Please. Tell me that this sounds familiar. Tell me that you already see where I'm going with this.
The concept of buying stock in a company originated with the Romans, but really got going in the Middle Ages. It gave business owners a way to raise money and share risk, and gave those with a little spare cash the chance at more spare cash. For a very long time, buying and selling stock was the provenance of the super rich - royalty and merchant princes owned shares of trading vessels and exploratory expeditions and got even more obscenely rich.
When companies issued stock, they were able to sell on the very attractive promise of future riches. But customers also understood the very real risks. Ships went missing at sea, were taken by pirates, or were run aground by the exotic illnesses the New World offered. It was a gamble, and everyone knew it.
Remnants of that system can be found in the pages of the documents filed with every IPO. There's a section called "Risk Factors." Ideally, it talks about all of the ways that the company issuing the stock could possibly go down the tubes. But nobody reads that section. In fact, there are those who live their lives in denial that the Risk Factors section and its contents even exist. They are large-scale shareholders.

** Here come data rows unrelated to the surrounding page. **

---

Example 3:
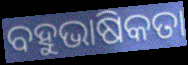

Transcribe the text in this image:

ବହୁଭାଷିକତା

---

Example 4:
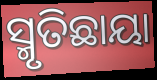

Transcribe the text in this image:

ସ୍ମୃତିଛାୟା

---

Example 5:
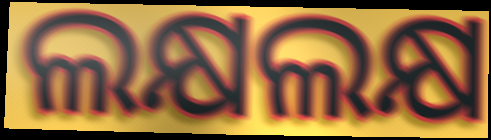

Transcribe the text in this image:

ଲକ୍ଷଲକ୍ଷ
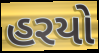
હરયો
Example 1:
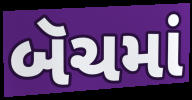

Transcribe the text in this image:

બૅચમાં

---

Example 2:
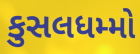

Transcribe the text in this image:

કુસલધમ્મો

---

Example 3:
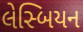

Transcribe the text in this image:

લેસ્બિયન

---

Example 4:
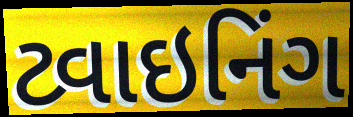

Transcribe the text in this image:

ટ્વાઇનિંગ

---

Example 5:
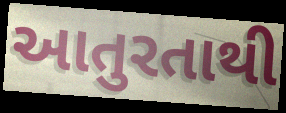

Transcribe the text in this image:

આતુરતાથી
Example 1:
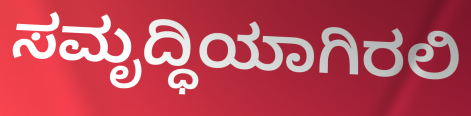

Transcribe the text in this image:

ಸಮೃದ್ಧಿಯಾಗಿರಲಿ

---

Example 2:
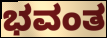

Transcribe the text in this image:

ಭವಂತ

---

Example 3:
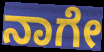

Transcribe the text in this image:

ನಾಗೇ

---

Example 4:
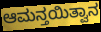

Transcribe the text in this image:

ಆಮನ್ತಯಿತ್ವಾನ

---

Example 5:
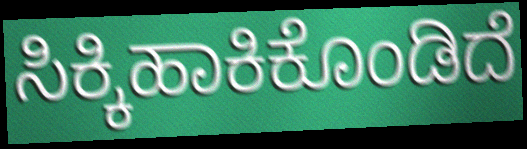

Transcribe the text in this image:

ಸಿಕ್ಕಿಹಾಕಿಕೊಂಡಿದೆ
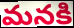
మనకి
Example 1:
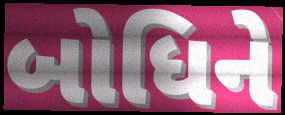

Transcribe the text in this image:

બોધિને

In the "Greed Is Good" 1980s, this class of shareholders was at the root of hostile takeovers and leveraged buyouts where one company acquired another by buying up most of its stock. The problem is that once the dust settles, the acquiring company is saddled with the debt it took on - debt backed by shareholders with expectations of rising value. Large-scale shareholders vote with their money. If they don't believe a company is doing what it should to make money for them, they sell their shares, driving the value down.

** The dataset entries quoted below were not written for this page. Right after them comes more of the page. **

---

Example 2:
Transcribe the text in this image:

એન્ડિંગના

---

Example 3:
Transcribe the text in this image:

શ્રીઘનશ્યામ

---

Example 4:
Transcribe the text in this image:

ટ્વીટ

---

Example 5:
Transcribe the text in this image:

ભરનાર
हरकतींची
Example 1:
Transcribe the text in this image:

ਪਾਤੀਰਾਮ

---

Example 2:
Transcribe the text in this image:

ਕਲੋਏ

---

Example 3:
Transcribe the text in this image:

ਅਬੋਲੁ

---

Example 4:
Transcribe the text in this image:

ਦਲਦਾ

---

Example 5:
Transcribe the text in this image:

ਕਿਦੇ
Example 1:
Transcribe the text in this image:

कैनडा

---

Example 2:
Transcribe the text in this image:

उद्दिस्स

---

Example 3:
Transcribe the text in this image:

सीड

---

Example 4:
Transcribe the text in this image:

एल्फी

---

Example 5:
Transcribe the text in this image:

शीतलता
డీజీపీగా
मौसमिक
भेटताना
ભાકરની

Investors like billionaire Carl Icahn, who buys large interests in companies and then proceeds to bully them about their business practices until they capitulate to his demands (not all of which are successful) have changed the equation. Icahn flogs CEOs and boards to fulfill his ever-more-greedy demands, creating a system where businesses are no longer run for the benefit of consumers, but solely for the satisfaction of shareholders. They take return on investment not as a bonus, but as a guarantee.
This demand for profit, regardless of market realities, has led to the kind of relaxation of rules that allowed men like Bernard Madoff to go without scrutiny for so long. Relaxation that allowed companies to take individual bad loans and turn them into bundles of good loans that were then sold on to large investment conglomerates. The demand for profit has led directly to the near-collapse of the American banking system, the entire collapse of American credit, and the depression (let's call it what it is) that we're in.

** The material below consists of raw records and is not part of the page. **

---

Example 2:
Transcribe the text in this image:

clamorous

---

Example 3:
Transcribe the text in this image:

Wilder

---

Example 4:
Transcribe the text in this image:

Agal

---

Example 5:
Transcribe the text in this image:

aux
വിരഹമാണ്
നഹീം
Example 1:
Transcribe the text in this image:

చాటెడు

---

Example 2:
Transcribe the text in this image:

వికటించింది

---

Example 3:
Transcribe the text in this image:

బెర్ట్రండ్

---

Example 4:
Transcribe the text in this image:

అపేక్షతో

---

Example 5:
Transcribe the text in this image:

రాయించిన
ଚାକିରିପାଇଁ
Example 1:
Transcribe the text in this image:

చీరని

Chairman Mao's Great Leap Forward ran aground after only two years, but it took several more years for the repercussions to play themselves out. Mao's vision of a China that was America's economic equal did happen, but it happened twenty years later and under a much changed economic system than Mao envisioned.
American laissez-faire capitalism is like a kind of slow-motion Maoist communism. It is just as inexorably running aground, with Carl Icahn and his ilk at the helm, calling down to the engine room for more steam.